# [REQUIREMENTS]
#1 According to the expert answer in the triangle problem thread, what is the formula for the area of an equilateral triangle?
#2 Translate this sentence from the triangle problem thread into French: "Perimeter of an equilateral triangle = 3s where s is the length of side"
#3 Carry on the expert answer in the equilateral triangle thread from where it stops.

# [PASSAGE GIVEN]

--- START ---

# one side of an equailateral triangle is 18cm. the mid points of its sides are joined to form another traingle whose midpoints in turn are joined to form still another triangle.the process is continued indefinitely. find the sum of the (i) perimeters of all the triangles (ii) areas of all the triangles

### Asked by gurpreet kaur | 16th Jun, 2013, 08:17: PM

Expert Answer:

### Using the mid point theorem, In a given triangle, the line joining the mid points of 2 sides of a triangle is parallel to the third side and equal to half of it.
Since, here the triangle given is equilateral triangle, so the lengths of all 3 line segments formed by joining the mid points of all sides of the triangle would be equal and equal to half of the side of the parent triangle.
So, the sides of each consecutive triangle would be given by a, a/2, a/4, a/8 etc ...if a is the length of side of the first triangle.
Here a = 18cm
Perimeter of an equilateral triangle = 3s where s is the length of side
and area = sqrt(3)/4 * s^2
Hence sum of perimeter of all triangles formed = 3a + 3(a/2) + 3(a/4) + ....
Sum of perimeter = 3(a+a/2+a/4+a/8 + ....)

--- END ---

[Stored items]
--- START ---

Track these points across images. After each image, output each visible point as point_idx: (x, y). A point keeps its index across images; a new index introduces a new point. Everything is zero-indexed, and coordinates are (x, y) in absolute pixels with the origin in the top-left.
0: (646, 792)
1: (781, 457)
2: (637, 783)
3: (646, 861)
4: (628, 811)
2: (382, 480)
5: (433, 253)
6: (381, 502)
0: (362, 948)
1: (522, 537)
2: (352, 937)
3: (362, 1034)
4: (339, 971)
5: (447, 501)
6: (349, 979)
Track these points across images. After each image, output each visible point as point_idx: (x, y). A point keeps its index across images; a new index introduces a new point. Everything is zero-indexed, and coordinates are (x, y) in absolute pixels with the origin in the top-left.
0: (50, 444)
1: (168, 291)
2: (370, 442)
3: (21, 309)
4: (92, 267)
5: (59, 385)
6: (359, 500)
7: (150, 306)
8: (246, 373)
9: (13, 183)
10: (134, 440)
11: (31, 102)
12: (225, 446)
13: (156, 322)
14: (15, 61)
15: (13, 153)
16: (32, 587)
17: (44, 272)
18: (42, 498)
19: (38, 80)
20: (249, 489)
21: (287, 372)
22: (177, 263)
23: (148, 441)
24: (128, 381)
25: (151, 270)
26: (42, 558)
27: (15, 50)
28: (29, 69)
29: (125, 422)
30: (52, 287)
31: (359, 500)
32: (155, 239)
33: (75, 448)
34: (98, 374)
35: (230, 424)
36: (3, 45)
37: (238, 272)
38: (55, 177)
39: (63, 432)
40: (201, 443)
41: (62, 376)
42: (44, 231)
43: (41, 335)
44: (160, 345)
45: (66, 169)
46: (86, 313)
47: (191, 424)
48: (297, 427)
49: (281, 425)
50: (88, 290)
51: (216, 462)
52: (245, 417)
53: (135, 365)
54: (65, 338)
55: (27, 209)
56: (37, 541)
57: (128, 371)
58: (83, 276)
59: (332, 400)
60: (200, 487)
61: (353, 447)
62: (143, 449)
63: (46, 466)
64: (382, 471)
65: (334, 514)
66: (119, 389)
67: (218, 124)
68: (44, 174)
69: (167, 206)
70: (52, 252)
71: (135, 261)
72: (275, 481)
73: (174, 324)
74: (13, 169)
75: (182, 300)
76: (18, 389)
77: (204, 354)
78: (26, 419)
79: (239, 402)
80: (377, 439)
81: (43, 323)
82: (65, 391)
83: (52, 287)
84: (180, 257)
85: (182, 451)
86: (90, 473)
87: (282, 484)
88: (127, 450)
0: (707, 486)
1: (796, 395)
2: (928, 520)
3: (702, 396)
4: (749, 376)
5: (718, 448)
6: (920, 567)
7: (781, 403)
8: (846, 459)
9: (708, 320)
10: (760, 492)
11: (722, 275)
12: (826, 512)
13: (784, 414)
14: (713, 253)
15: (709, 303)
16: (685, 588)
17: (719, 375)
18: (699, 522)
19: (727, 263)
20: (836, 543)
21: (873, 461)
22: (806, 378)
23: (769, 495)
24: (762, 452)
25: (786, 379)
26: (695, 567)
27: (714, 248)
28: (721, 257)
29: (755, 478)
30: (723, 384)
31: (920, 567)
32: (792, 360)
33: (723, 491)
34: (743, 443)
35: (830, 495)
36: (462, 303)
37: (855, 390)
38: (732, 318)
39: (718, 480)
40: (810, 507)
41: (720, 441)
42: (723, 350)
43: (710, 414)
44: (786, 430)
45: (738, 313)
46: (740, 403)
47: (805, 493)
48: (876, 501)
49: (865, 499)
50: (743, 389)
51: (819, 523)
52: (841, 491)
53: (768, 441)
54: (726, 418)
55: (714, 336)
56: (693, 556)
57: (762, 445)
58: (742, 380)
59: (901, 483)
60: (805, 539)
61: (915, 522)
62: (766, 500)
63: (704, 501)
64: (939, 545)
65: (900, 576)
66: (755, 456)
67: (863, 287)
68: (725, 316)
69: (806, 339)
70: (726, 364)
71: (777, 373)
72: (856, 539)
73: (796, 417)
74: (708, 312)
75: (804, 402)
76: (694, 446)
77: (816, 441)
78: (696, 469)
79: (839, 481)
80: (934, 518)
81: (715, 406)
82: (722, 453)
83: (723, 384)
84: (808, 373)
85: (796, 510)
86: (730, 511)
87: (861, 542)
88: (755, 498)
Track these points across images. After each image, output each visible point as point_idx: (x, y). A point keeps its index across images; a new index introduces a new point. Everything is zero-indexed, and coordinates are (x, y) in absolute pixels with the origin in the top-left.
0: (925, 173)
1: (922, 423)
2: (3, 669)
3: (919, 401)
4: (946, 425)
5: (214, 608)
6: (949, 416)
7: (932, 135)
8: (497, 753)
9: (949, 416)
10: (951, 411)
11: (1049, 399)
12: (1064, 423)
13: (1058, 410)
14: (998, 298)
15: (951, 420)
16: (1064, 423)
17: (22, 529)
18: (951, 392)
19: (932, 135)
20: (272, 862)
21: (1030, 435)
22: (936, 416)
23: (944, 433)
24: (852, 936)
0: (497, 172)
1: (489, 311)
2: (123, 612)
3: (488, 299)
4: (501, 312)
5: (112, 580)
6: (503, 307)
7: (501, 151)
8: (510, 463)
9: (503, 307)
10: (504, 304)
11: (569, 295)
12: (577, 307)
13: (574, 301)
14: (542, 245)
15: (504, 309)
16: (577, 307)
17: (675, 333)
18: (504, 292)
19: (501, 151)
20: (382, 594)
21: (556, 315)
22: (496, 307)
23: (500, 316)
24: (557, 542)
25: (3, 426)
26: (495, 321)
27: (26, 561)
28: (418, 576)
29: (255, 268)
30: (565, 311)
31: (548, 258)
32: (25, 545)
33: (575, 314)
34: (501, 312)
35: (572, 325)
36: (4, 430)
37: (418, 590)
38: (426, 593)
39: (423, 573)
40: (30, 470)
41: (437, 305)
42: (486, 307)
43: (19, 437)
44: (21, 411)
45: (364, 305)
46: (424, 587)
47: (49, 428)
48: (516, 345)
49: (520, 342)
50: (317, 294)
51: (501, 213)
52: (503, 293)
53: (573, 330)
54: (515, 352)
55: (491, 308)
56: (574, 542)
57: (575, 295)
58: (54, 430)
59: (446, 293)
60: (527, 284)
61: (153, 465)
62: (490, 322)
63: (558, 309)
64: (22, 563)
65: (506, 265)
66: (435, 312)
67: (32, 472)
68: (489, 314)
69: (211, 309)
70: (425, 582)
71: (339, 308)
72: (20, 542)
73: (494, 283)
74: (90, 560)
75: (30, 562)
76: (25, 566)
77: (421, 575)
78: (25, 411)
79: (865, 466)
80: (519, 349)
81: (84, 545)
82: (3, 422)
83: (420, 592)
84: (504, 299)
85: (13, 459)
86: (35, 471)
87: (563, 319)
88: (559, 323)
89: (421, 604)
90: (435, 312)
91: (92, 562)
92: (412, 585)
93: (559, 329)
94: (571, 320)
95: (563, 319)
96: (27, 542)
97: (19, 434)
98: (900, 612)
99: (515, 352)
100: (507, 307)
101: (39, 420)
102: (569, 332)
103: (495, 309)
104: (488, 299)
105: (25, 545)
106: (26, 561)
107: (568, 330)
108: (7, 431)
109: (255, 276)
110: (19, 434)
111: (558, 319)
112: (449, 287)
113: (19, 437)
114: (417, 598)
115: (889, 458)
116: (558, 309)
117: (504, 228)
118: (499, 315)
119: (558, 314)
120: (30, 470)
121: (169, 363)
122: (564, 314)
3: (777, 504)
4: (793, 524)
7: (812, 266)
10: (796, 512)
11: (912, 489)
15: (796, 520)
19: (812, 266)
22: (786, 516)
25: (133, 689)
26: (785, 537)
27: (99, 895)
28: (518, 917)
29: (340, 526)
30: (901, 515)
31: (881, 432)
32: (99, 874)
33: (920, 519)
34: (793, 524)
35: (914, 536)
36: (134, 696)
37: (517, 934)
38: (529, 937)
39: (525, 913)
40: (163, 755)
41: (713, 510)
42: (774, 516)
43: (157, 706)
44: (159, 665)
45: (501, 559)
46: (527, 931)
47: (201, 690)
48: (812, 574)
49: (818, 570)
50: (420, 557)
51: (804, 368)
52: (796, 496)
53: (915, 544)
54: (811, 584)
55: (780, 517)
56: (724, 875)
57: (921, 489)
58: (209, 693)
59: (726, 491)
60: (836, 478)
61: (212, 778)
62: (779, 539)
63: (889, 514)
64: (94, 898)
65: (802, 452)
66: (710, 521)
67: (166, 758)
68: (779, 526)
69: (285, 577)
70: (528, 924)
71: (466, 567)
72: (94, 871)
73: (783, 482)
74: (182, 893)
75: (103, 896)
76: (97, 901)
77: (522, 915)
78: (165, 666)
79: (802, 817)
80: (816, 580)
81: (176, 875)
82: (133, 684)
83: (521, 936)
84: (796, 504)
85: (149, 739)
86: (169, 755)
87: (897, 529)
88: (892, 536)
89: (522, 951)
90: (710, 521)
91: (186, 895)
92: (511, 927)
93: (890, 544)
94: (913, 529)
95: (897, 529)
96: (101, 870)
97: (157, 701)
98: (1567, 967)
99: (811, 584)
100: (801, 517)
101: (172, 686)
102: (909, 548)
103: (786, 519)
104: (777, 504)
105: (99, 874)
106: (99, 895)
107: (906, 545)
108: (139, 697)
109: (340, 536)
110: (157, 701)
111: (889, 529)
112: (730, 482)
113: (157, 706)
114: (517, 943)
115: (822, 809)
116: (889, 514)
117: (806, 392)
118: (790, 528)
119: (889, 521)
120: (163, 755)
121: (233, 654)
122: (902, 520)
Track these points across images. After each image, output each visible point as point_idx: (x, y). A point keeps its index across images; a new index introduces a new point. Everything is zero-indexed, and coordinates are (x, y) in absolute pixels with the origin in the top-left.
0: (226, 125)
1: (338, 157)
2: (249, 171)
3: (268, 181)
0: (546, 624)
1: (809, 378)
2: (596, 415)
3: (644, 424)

--- END ---

# [TASK ANSWERS]
#1 The area is sqrt(3)/4 * s^2, where s is the length of a side.

#2 Périmètre d'un triangle équilatéral = 3s, où s est la longueur du côté

#3
Now this is an infinite GP with first term = a and common ratio = 1/2. Sum of infinite terms of a GP = a/(1-r)
Hence, sum of perimeter = 3 *a/(1-1/2) = 6a = 6*18 = 108 cm
Now, sum of area of all triangles = root(3)/4 (a^2 + a^2/4 + a^2/16 + a^2/64+ ...)
Now this is an infinite GP with first term = a^2 and common ratio = 1/4. Sum of infinite terms of a GP = a/(1-r)
Hence, sum of area of all triangles = root(3)/4 *a^2/(1-1/4) = root(3)/4 * a^2*4/3 = a^2/root(3) = 364/roo(3) cm^2

Now this is an infinite GP with first term = a^2 and common ratio = 1/4. Sum of infinite terms of a GP = a/(1-r)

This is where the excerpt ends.